What is being asked
In the connector text:
(a) What is formed around the first signal terminal 61 and second signal terminal 161?
(b) In plan view, what serves as the axis of symmetry for the high frequency signal terminals on the right and left sides?
(c) What is reduced by interposing the first ground end connecting part 72 and second ground end connecting part 172 between the facing high frequency signal terminals?

Document
******************************

In this case, the first signal terminal 61 that is a high frequency signal terminal (RF) and the first ground terminal 71 and second ground terminal 171 that are ground terminals (G) as well as the inclined elastic arm 53b of the first reinforcement fitting 51 and the second side wall covering part 153 outer cover portion 153d of the second reinforcement fitting 151 are positioned on both sides of the second signal terminal 161 in the X-axis direction in plan view. In addition, the first ground end connecting part 72 and second ground end connecting part 172 connected to a ground line as well as the first side plate 54 of the first reinforcement fitting 51 are positioned on both sides of the first signal terminal 61 and second signal terminal 161 in the Y-axis direction so the first signal terminal 61 and second signal terminal 161 are encircled continuously on four sides by conductive members connected to a ground line. In other words, a pseudo-waveguide is formed around the first signal terminal 61 and second signal terminal 161, which are high frequency signal terminals (RF). Therefore, high frequency signals that are transmitted using high frequency signal terminals (RF) are not influenced by external noise and do not cause any external noise effects.

Further, in a plan view, the high frequency signal terminals (RF) positioned on the right side and the left side in the width direction (Y-axis direction) of the first connector 1 and the second connector 101 are arranged symmetrically with the centerline of the first connector 1 and second connector 101 in the width direction as an axis of symmetry and are facing each other with the first ground end connecting part 72 and second ground end connecting part 172 that extends along said centerline interposed therebetween. In this manner, by interposing of the first ground end connecting part 72 and second ground end connecting part 172 connected to a ground line in between the mutually facing high frequency signal terminals (RF), they become less likely to interfere with each other, reducing crosstalk.

******************************

Given entries

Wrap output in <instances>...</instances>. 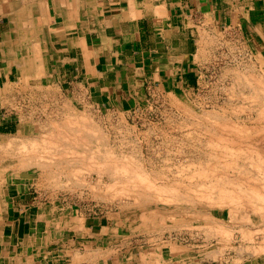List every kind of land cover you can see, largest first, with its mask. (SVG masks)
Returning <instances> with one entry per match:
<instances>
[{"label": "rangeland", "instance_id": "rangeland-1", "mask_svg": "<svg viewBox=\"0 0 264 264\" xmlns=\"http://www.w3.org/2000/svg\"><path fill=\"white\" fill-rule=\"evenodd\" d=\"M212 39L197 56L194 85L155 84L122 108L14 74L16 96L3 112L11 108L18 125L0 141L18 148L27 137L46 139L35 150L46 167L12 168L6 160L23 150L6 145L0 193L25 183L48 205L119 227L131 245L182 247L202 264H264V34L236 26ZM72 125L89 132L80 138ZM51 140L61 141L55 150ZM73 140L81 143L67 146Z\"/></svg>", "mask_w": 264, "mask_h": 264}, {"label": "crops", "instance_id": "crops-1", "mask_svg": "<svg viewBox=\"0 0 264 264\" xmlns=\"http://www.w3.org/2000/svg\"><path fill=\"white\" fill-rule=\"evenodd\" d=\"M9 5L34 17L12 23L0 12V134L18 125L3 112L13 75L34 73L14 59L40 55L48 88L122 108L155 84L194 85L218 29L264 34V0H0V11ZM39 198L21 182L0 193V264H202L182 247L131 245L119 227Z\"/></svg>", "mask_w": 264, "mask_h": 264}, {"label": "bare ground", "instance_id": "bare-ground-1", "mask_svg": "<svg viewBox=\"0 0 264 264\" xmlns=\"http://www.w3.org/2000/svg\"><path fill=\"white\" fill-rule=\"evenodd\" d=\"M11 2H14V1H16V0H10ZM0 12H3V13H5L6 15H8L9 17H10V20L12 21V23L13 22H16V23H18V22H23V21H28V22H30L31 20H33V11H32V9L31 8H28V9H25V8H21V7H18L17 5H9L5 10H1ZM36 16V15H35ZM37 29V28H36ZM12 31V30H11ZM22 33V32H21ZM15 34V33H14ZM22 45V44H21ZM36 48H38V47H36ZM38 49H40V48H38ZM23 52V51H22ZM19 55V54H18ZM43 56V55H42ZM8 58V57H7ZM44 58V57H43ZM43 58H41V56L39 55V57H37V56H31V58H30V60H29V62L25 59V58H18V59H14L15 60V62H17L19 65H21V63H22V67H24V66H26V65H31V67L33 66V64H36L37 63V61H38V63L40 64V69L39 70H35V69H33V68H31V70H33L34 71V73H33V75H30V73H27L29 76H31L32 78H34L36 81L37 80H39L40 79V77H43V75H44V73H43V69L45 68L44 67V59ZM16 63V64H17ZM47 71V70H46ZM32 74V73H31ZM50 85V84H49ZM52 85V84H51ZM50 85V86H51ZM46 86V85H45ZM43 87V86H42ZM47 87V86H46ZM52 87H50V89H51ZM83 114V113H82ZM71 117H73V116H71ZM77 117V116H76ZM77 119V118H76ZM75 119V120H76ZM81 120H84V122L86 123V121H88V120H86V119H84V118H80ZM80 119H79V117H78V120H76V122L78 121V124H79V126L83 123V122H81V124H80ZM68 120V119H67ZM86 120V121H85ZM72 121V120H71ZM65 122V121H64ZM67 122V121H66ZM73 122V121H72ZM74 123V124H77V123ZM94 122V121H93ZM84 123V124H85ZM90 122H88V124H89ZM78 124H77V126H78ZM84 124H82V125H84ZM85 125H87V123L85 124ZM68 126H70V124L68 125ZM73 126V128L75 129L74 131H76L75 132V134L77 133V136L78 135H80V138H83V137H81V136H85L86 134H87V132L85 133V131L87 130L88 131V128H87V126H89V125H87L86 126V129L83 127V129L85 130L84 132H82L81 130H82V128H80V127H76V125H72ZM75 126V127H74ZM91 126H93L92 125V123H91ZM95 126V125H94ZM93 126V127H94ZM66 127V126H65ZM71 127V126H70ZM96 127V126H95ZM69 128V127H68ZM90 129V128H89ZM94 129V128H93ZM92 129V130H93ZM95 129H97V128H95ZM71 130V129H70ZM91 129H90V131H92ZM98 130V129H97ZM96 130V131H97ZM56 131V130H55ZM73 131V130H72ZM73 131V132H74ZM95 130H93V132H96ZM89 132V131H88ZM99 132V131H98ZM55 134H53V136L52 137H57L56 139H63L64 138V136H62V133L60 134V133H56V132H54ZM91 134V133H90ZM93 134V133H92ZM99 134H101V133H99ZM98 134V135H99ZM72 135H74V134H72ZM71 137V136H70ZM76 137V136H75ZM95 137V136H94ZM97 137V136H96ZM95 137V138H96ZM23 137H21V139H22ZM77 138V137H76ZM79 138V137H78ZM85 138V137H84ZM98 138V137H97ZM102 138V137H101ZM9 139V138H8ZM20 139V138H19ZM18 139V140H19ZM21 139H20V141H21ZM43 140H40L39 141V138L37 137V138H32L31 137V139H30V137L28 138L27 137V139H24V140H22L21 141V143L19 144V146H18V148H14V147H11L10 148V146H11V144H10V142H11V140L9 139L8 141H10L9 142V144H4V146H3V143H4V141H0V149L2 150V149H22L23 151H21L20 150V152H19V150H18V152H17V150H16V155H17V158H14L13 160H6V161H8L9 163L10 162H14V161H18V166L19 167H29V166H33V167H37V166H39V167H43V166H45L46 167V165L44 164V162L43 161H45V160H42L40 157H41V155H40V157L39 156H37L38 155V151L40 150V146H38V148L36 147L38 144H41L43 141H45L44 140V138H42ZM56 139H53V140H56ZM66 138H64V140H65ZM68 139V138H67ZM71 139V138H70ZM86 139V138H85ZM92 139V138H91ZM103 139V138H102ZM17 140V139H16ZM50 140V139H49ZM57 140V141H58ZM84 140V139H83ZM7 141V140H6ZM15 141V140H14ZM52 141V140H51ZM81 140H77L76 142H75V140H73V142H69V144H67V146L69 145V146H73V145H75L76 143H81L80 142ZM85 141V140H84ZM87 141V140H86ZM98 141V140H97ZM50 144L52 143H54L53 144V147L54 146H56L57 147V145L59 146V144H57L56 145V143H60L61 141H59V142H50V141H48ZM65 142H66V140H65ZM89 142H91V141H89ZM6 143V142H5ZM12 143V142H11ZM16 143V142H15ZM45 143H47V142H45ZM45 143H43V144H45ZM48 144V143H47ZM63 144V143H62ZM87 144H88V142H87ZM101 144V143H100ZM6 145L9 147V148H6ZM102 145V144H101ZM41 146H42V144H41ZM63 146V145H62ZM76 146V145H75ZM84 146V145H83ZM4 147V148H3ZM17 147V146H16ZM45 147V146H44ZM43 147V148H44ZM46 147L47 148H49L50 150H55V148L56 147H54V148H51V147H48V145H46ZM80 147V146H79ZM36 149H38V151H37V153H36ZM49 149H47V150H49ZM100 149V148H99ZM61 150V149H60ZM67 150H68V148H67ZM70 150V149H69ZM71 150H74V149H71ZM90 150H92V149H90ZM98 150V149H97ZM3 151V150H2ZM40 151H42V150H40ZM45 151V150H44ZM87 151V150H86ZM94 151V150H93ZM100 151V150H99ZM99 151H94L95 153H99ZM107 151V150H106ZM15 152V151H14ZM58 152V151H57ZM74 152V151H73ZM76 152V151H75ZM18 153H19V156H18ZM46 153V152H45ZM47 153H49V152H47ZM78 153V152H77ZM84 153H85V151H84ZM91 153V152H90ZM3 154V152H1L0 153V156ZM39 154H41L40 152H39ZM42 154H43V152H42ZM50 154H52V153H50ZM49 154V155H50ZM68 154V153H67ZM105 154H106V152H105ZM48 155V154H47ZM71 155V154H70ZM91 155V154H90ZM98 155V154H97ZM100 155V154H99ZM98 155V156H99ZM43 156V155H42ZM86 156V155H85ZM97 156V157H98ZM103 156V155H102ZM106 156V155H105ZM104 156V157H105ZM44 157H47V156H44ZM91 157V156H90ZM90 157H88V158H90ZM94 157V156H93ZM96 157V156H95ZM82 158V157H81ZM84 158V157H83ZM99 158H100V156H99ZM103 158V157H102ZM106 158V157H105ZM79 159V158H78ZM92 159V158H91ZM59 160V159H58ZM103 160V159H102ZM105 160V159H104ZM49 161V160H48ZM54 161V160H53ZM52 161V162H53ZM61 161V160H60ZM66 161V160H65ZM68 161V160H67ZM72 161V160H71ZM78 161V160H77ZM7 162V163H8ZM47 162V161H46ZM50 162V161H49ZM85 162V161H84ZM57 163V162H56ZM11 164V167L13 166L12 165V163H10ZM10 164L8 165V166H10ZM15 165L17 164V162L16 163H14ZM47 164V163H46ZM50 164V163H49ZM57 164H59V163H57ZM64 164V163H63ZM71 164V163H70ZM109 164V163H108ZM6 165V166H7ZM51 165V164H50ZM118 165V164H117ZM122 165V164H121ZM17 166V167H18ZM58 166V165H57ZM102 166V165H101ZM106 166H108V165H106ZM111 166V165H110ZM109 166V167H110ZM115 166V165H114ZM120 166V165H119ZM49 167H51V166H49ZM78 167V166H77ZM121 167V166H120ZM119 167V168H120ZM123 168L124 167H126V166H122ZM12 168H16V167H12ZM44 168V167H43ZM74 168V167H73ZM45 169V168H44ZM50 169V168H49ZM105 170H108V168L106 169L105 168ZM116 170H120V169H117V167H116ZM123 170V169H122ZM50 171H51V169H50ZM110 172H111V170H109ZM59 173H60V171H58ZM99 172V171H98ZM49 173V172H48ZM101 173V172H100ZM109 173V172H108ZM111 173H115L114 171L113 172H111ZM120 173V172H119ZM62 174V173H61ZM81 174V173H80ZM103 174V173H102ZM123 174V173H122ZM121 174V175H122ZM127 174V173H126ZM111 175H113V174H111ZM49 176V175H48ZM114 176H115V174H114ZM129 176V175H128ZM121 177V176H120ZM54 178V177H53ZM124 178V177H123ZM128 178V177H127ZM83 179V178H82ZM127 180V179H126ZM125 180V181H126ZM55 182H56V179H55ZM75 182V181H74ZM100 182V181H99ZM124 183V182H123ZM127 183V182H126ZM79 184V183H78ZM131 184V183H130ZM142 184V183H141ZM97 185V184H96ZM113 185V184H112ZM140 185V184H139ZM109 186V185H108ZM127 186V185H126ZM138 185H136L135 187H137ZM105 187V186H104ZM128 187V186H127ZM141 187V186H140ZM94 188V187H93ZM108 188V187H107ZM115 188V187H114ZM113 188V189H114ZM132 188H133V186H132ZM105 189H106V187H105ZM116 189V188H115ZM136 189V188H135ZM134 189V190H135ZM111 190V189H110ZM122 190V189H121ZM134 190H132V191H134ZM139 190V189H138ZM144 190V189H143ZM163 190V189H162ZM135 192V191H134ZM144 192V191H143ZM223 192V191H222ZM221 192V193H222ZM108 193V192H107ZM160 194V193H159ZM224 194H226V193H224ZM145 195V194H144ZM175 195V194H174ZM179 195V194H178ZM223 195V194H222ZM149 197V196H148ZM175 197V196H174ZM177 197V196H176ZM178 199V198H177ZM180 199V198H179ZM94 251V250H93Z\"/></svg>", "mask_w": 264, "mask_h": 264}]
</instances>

******************************

Written reply
(a) A pseudo-waveguide.
(b) The centerline of the first connector 1 and second connector 101 in the width direction.
(c) Crosstalk.